A chaque extrémité du cortège, 4 garçons tenaient 4 immenses gaules au bout desquelles elles étaient accrochées des boîtes de fer percées d'un trou : vulgaires tirelires qui demandaient aux braves gens, spectateurs de cette mascarade, une obole pour dédommager de leurs frais ceux qui les amusaient. En avant de l'assemblée grotesque, des enfants secouaient des guirlandes de piments rouges que l'on avait entrelacées autour de cercles d'osier. Puis, marchait un homme déguisé en bohémien ; des crins posés sur sa tête, retombaient tout autour de sa figure ; il élevait une branche de châtaignier au sommet de laquelle était attaché un simulacre de chat en chiffons bourré d'étoupe et entouré de paille. Ensuite venaient les hommes-animaux hurlant. Lorsqu'ils arrivèrent en face de chez la Madeleine, ces êtres fantastiques s'écartèrent les uns des autres et au milieu d'eux, apparut le garçon boulanger. Il se mit aussitôt à chanter de grotesques couplets, d'une violence parfois obscène, qui visaient les veuves remariées de la maison. Il s'interrompait après chaque couplet et reprenait avec le charivari tout entier le dernier vers. Sonnettes, cloches, porte-voix, scandaient ensuite l'arrêt obligé, pendant lequel le chanteur retrouvait quelque souffle.
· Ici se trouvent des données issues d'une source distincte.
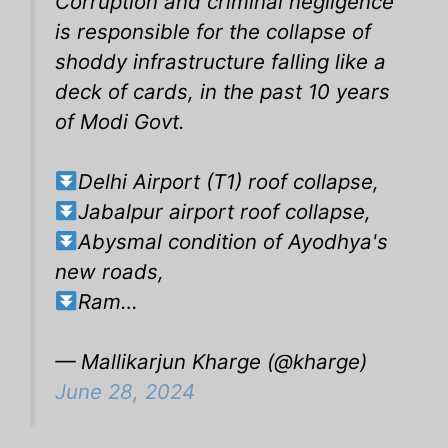
Corruption and criminal negligence
is responsible for the collapse of
shoddy infrastructure falling like a
deck of cards, in the past 10 years
of Modi Govt.
Delhi Airport (T1) roof collapse,
Jabalpur airport roof collapse,
Abysmal condition of Ayodhya's
new roads,
Ram…
— Mallikarjun Kharge (@kharge)
June 28, 2024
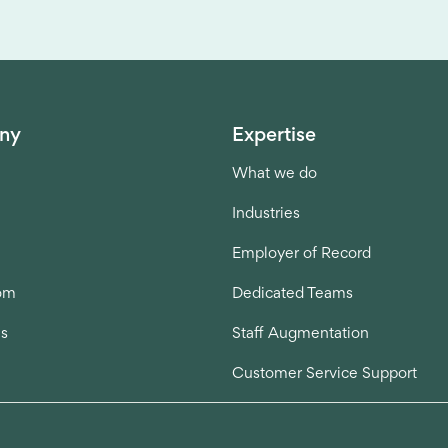
ny
Expertise
What we do
Industries
Employer of Record
om
Dedicated Teams
us
Staff Augmentation
Customer Service Support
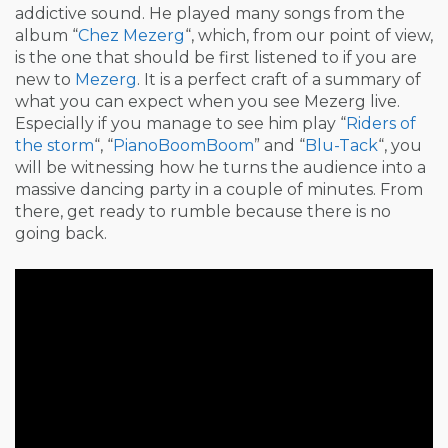
addictive sound. He played many songs from the
album “
Chez Mezerg
“, which, from our point of view,
is the one that should be first listened to if you are
new to
Mezerg
. It is a perfect craft of a summary of
what you can expect when you see Mezerg live.
Especially if you manage to see him play “
Riders of
the storm
“, “
PianoBoomBoom
” and “
Blu-Tack
“, you
will be witnessing how he turns the audience into a
massive dancing party in a couple of minutes. From
there, get ready to rumble because there is no
going back.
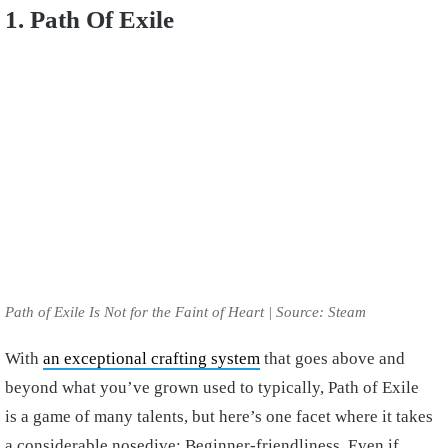
1. Path Of Exile
Path of Exile Is Not for the Faint of Heart | Source: Steam
With
an exceptional crafting system
that goes above and
beyond what you’ve grown used to typically, Path of Exile
is a game of many talents, but here’s one facet where it takes
a considerable nosedive: Beginner-friendliness. Even if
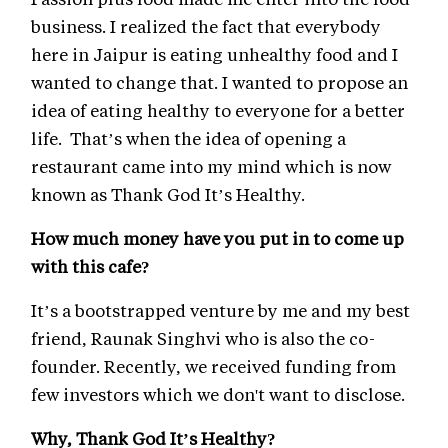
business. I realized the fact that everybody
here in Jaipur is eating unhealthy food and I
wanted to change that. I wanted to propose an
idea of eating healthy to everyone for a better
life. That’s when the idea of opening a
restaurant came into my mind which is now
known as Thank God It’s Healthy.
How much money have you put in to come up
with this cafe?
It’s a bootstrapped venture by me and my best
friend, Raunak Singhvi who is also the co-
founder. Recently, we received funding from
few investors which we don't want to disclose.
Why, Thank God It’s Healthy?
Enfin, quand il eut terminé sa rude satire, au milieu du vacarme parvenu à son apogée, les enfants accrochèrent à la porte des veuves les guirlandes de piments pendant que l'on mettait le feu au chat d'étoupe que la perche qui lui servait de support soulevait jusqu'à la hauteur des fenêtres.
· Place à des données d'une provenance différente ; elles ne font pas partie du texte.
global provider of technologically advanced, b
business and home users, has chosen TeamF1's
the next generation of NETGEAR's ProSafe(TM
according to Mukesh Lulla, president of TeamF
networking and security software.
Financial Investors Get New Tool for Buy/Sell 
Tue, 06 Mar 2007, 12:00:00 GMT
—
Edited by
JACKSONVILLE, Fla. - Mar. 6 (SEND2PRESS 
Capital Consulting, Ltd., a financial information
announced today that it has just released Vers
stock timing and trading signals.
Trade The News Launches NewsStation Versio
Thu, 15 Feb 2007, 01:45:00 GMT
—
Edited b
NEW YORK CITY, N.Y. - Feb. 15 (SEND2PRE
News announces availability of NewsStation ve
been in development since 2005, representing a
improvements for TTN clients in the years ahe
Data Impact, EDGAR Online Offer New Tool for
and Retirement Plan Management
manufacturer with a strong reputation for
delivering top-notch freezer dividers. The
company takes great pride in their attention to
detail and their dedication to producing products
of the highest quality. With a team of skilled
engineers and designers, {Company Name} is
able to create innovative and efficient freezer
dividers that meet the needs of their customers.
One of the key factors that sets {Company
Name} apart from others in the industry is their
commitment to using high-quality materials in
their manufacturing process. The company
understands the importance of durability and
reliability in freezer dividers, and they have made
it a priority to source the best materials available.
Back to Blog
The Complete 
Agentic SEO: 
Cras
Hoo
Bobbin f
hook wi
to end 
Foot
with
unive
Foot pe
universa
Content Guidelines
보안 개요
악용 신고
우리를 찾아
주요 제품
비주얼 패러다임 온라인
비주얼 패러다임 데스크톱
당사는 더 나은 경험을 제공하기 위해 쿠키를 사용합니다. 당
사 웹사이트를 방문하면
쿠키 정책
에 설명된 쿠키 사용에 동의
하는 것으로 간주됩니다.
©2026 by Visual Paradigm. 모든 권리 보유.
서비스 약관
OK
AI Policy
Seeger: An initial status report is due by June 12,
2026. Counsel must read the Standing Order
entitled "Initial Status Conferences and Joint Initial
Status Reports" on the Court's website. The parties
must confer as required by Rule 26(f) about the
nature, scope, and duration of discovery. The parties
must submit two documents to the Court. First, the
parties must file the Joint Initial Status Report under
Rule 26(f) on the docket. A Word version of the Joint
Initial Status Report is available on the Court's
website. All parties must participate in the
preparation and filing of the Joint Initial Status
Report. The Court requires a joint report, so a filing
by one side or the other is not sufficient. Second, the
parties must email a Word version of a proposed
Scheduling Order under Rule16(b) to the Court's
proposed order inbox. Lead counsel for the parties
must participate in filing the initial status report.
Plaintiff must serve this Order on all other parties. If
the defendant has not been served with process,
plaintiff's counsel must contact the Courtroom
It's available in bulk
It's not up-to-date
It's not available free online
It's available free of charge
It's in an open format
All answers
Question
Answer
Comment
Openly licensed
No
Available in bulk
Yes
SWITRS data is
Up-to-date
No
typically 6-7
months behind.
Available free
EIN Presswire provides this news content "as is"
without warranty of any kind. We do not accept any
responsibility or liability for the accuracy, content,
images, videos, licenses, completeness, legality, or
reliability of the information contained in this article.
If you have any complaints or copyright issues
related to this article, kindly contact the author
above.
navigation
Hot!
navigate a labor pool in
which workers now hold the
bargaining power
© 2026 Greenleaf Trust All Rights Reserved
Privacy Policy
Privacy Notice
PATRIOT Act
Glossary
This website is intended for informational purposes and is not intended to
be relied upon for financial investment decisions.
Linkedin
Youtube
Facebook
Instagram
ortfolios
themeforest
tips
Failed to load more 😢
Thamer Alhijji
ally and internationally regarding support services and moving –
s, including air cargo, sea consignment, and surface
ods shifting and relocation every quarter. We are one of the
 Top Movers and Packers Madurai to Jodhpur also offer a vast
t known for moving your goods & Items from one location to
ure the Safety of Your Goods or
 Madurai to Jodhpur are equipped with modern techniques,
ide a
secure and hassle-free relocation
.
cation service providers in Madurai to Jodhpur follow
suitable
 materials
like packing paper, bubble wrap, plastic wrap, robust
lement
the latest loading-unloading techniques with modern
Celles-ci, non plus que la porte, ne s'étaient ouvertes. Mais si, aux cris du charivari, les honnêtes gens avaient refermé prudemment leurs volets entr'ouverts, les amis des nouveaux mariés, réveillés, s'habillaient à la hâte pour se précipiter vers l'endroit du tintamarre. Arrivés trop tard pour empêcher la mascarade et les chants, ils virent de loin l'incendie du faux chat qu'ils ne purent éviter, mais leurs hurlements de colère se mêlèrent aux cris de joie des assiégeants.
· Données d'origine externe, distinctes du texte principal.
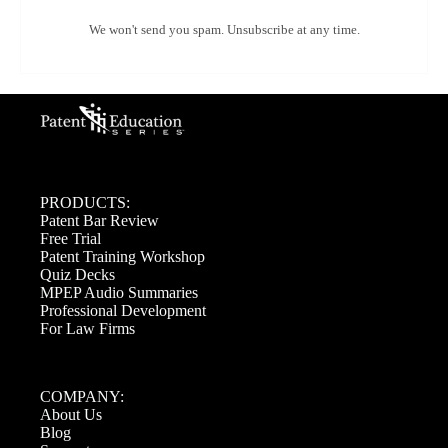
We won't send you spam. Unsubscribe at any time.
PRODUCTS:
Patent Bar Review
Free Trial
Patent Training Workshop
Quiz Decks
MPEP Audio Summaries
Professional Development
For Law Firms
COMPANY:
About Us
Blog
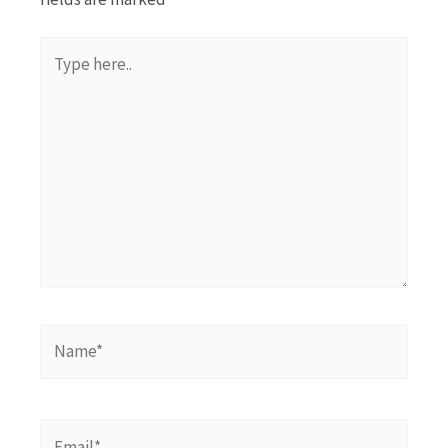
Type
here..
Name*
Email*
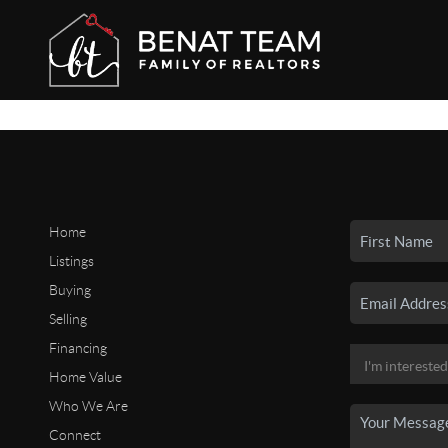
Home
Listings
Buying
Selling
Financing
Home Value
Who We Are
Connect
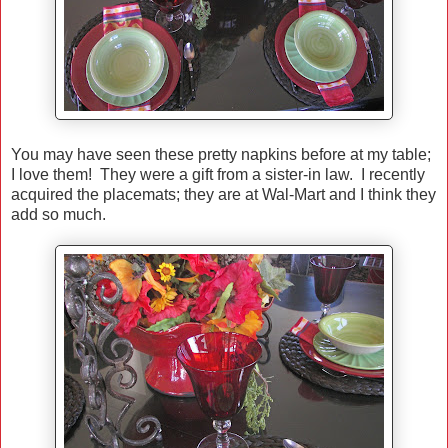
You may have seen these pretty napkins before at my table;
I love them! They were a gift from a sister-in law. I recently
acquired the placemats; they are at Wal-Mart and I think they
add so much.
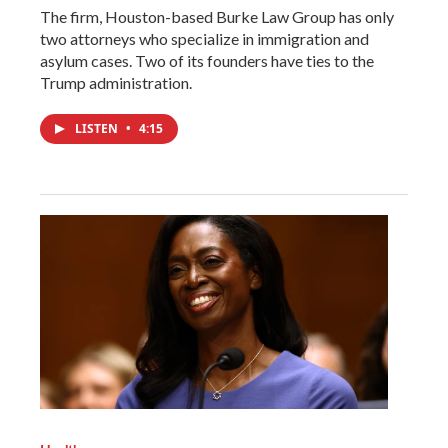
The firm, Houston-based Burke Law Group has only
two attorneys who specialize in immigration and
asylum cases. Two of its founders have ties to the
Trump administration.
LISTEN
•
4:15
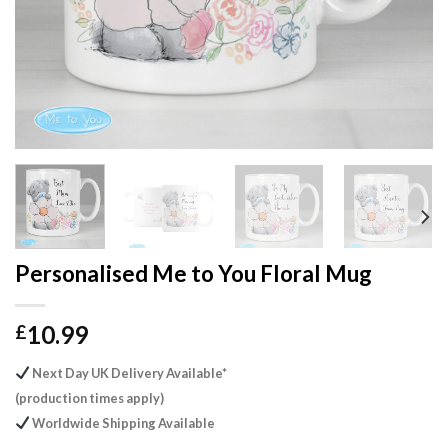
Personalised Me to You Floral Mug
10.99
£
Next Day UK Delivery Available*
(production times apply)
Worldwide Shipping Available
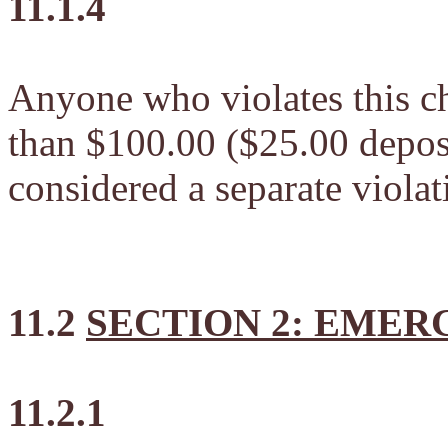
11.1.4
Anyone who violates this ch
than $100.00 ($25.00 deposi
considered a separate violat
11.2
SECTION 2: EME
11.2.1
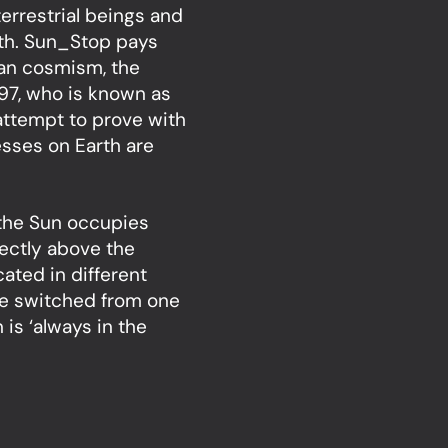
terrestrial beings and
rth. Sun_Stop pays
sian cosmism, the
897, who is known as
 attempt to prove with
cesses on Earth are
 the Sun occupies
rectly above the
cated in different
 be switched from one
 is ‘always in the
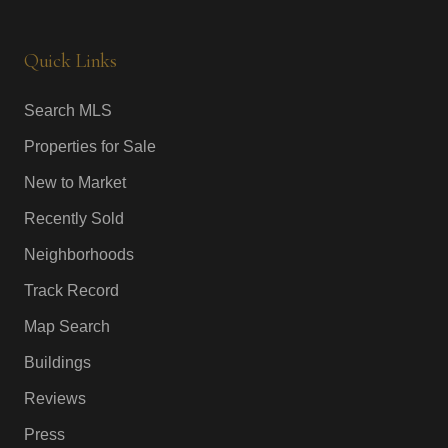
Quick Links
Search MLS
Properties for Sale
New to Market
Recently Sold
Neighborhoods
Track Record
Map Search
Buildings
Reviews
Press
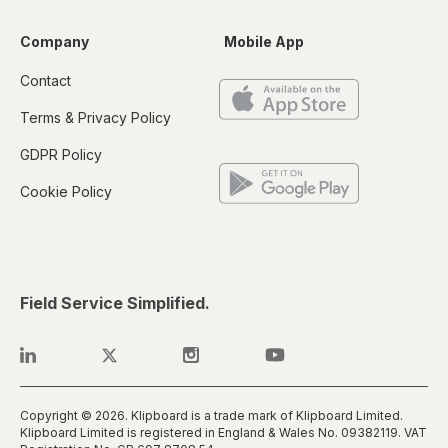
Company
Mobile App
Contact
Terms & Privacy Policy
GDPR Policy
Cookie Policy
Field Service Simplified.
Copyright © 2026. Klipboard is a trade mark of Klipboard Limited.
Klipboard Limited is registered in England & Wales No. 0938​2119. VAT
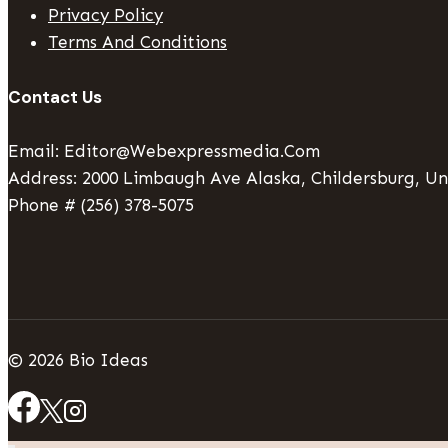
Privacy Policy
Terms And Conditions
Contact Us
Email: Editor@webexpressmedia.com
Address: 2000 Limbaugh Ave Alaska, Childersburg, Un
Phone # (256) 378-5075
© 2026 Bio Ideas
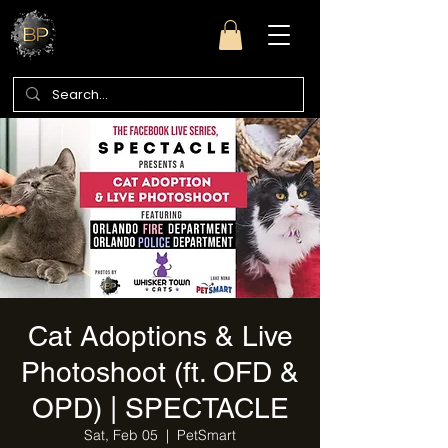
Cat Adoptions & Live
Photoshoot (ft. OFD &
OPD) | SPECTACLE
Sat, Feb 05
  |  
PetSmart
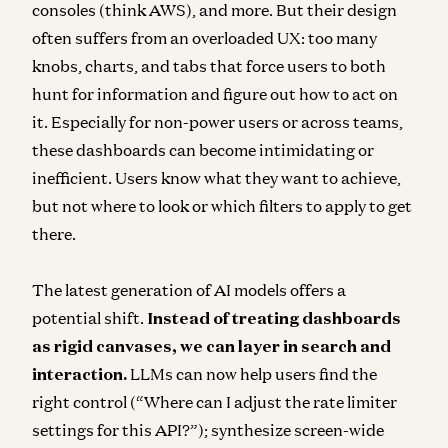
consoles (think AWS), and more. But their design
often suffers from an overloaded UX: too many
knobs, charts, and tabs that force users to both
hunt for information and figure out how to act on
it. Especially for non-power users or across teams,
these dashboards can become intimidating or
inefficient. Users know what they want to achieve,
but not where to look or which filters to apply to get
there.
The latest generation of AI models offers a
potential shift.
Instead of treating dashboards
as rigid canvases, we can layer in search and
interaction.
LLMs can now help users find the
right control (“Where can I adjust the rate limiter
settings for this API?”); synthesize screen-wide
Ceux-ci, se retournant, virent leurs ennemis et la bagarre commença.



Les cordonniers aussi sont ivres de vengeance.



Quoi donc ! on vient faire un charivari sous les fenêtres de la veuve de François Angosse, sous le prétexte qu'elle est remariée ? Que dire en ce cas du père de François Angosse !



Et les injures pleuvent à propos d'une histoire bien oubliée...



Le père de François Angosse, Dominique, est remarié aussi ! et à 55 ans, avec une couturière de 37 ans, Isabelle Olivier, dont il avait eu deux enfants. Et ils ne sont pas basques.



Qu'est-ce donc que cette levée de boucliers pour défendre la mémoire d'un soi-disant basque ? Qu'est-ce que ce charivari qui ferait mieux de se retourner contre les accusateurs ?



Et les coups tombent de part et d'autre, graves, quelques-uns sanglants. Triste fin d'une plaisanterie qui, au début, n'avait aucun but tragique, mais que les dissensions intestines et surtout l'influence de la guerre voisine rendirent pénible et désastreuse.



La "force armée" de Saint-Jean intervint. Il y eut des blessés, des arrestations.



Ainsi finit le dernier des grands charivaris qui soit consigné dans les annales officielles de Saint-Jean. Mais les esprits ne se calmèrent point de sitôt. Les troubles de la guerre carliste se mêlèrent aux excitations et aux querelles contre lesquelles, au cours de l'année 1832, l'autorité dut intervenir d'une façon formelle et décisive."